11 The learning exchange is often reciprocal. One of the ESPON COMPASS 2016–18 project informants observed that ‘the narrative around the notion of sustainability developed in the Northern and Baltic countries has been borrowed also by EU documents’ (personal communication).

12 Hammarby Sjöstad (Hammarby Lake City) in the south of Stockholm is an urban redevelopment project, which has transformed a large disused industrial brownfield site into a successful eco-district.

13 The project and the relationship with private actors were facilitated by the City’s planning monopoly and ownership of about 75% of developable land within its boundaries (Metzger & Rader Olsson, Citation2013).

14 The Hammarby Model includes energy conservation measures to reduce heat consumption by 50% and its innovative closed loop system allows waste, water and energy to integrate into each other. For example, heat is generated locally through bioenergy and the incineration of local waste, and electricity is co-generated. In 2015, approximately 80% of the total energy use in Hammarby Sjöstad was renewable.

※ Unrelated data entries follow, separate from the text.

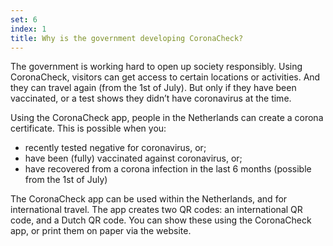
 ```yaml
---
set: 6
index: 1
title: Why is the government developing CoronaCheck?
---
```

The government is working hard to open up society responsibly. Using CoronaCheck, visitors can get access to certain locations or activities. And they can travel again (from the 1st of July). But only if they have been vaccinated, or a test shows they didn’t have coronavirus at the time. 

Using the CoronaCheck app, people in the Netherlands can create a corona certificate. This is possible when you:

- recently tested negative for coronavirus, or;
- have been (fully) vaccinated against coronavirus, or;
- have recovered from a corona infection in the last 6 months (possible from the 1st of July)

The CoronaCheck app can be used within the Netherlands, and for international travel. The app creates two QR codes: an international QR code, and a Dutch QR code. You can show these using the CoronaCheck app, or print them on paper via the website.

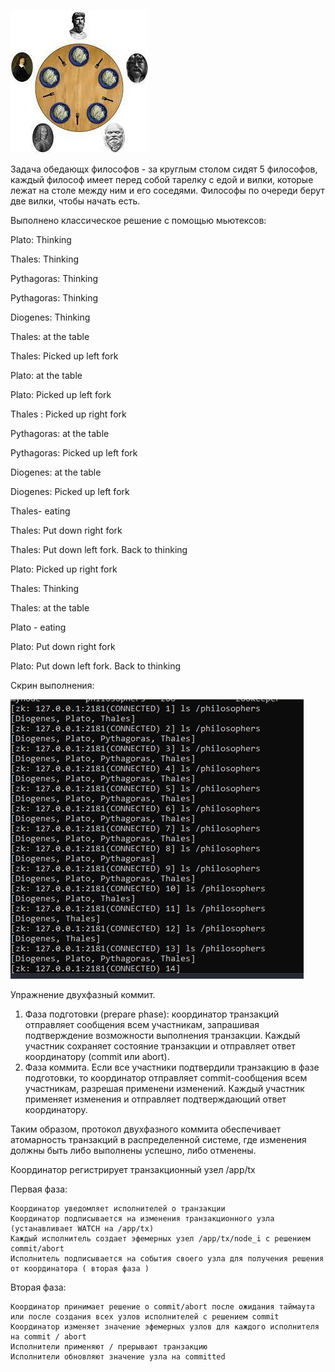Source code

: ![Alt text](/screens/image-5.png)

Задача обедающх философов - за круглым столом сидят 5 философов,
каждый философ имеет перед собой тарелку с едой и вилки, которые лежат на столе между ним и его соседями. Философы по очереди берут две вилки, чтобы начать есть. 


Выполнено классическое решение с помощью мьютексов:

Plato: Thinking

Thales: Thinking

Pythagoras: Thinking

Pythagoras: Thinking

Diogenes: Thinking

Thales: at the table

Thales: Picked up left fork

Plato: at the table

Plato: Picked up left fork

Thales : Picked up right fork

Pythagoras: at the table

Pythagoras: Picked up left fork

Diogenes: at the table

Diogenes: Picked up left fork

Thales- eating

Thales: Put down right fork

Thales: Put down left fork. Back to thinking

Plato: Picked up right fork

Thales: Thinking

Thales: at the table

Plato - eating

Plato: Put down right fork

Plato: Put down left fork. Back to thinking

Скрин выполнения:

![Alt text](/screens/image-6.png)

Упражнение двухфазный коммит.
1. Фаза подготовки (prepare phase): координатор транзакций отправляет сообщения всем
участникам, запрашивая подтверждение возможности выполнения транзакции. Каждый участник сохраняет состояние транзакции и отправляет ответ координатору (commit или abort).
2. Фаза коммита. Если все участники подтвердили транзакцию в фазе подготовки, то координатор отправляет commit-сообщения всем участникам, разрешая применени изменений. Каждый участник применяет изменения и отправляет подтверждающий ответ координатору.

Таким образом, протокол двухфазного коммита обеспечивает атомарность транзакций в распределенной системе, где изменения должны быть либо выполнены успешно, либо отменены.


Координатор регистрирует транзакционный узел /app/tx

Первая фаза:

    Координатор уведомляет исполнителей о транзакции
    Координатор подписывается на изменения транзакционного узла (устанавливает WATCH на /app/tx)
    Каждый исполнитель создает эфемерных узел /app/tx/node_i с решением commit/abort
    Исполнитель подписывается на события своего узла для получения решения от координатора ( вторая фаза )

Вторая фаза:

    Координатор принимает решение о commit/abort после ожидания таймаута или после создания всех узлов исполнителей с решением commit
    Координатор изменяет значение эфемерных узлов для каждого исполнителя на commit / abort
    Исполнители применяют / прерывают транзакцию
    Исполнители обновляют значение узла на committed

15 Baeten (Citation2012, p. 40) contrasts the project’s short-term contribution to Malmö’s socio-cultural revival and the creation of urban wealth, with the prediction that in the long run it will lead to social and environmental problems.

16 For them the fact that partizanship importantly determines municipal social policies in the Zurich metropolitan area, ‘even suggests that, in liberal welfare regimes, these spatial inequalities are due to local choice inegalitarianism where right-wing political preferences rather than social needs determine the extent of redistributive policies in suburban municipalities’ (Kübler & Rochat, Citation2017, p. 122).

17 Urban sprawl is a serious ongoing economic, environmental and social issue in Switzerland, where only a third of the surface area is available for settlement. It increased dramatically between 1960 and 1980 and then again from 2002 to 2010, mainly due to large-scale suburbanization (Jaeger & Schwick, Citation2014).

18 Every village, town or city has an assembly where citizens can present proposals that are then voted on.

19 In 2018, the country had 2,148,300 foreign residents, according to the Federal Statistical Office, and in some cantons the percentage is high, for example 47.9% in Canton Geneva in 2018.

20 It has the power to lead negotiations on co-financing, in which municipalities, regions, towns and the business sector can all participate and influence the result.